## Brief:
Make an exact copy of the records, leaving out the images.

## Material shown:

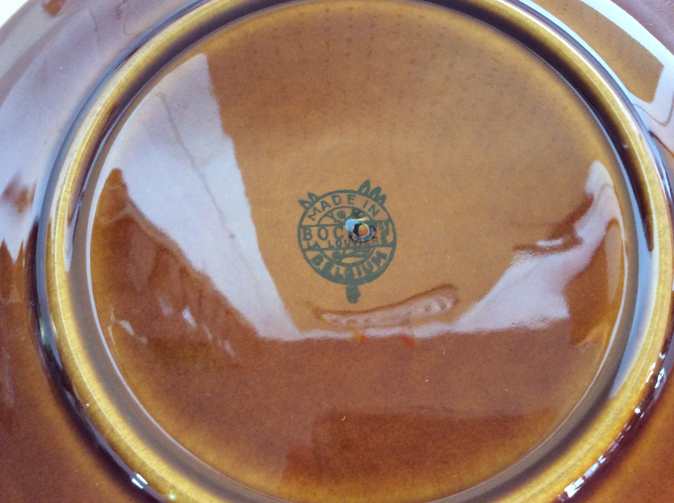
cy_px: 252
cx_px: 337
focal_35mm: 32
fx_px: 622
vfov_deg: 44.1
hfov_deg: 56.9
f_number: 2.4
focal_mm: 3.3
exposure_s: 1/25
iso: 160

## Exercise answer:
cy_px: 252
cx_px: 337
focal_35mm: 32
fx_px: 622
vfov_deg: 44.1
hfov_deg: 56.9
f_number: 2.4
focal_mm: 3.3
exposure_s: 1/25
iso: 160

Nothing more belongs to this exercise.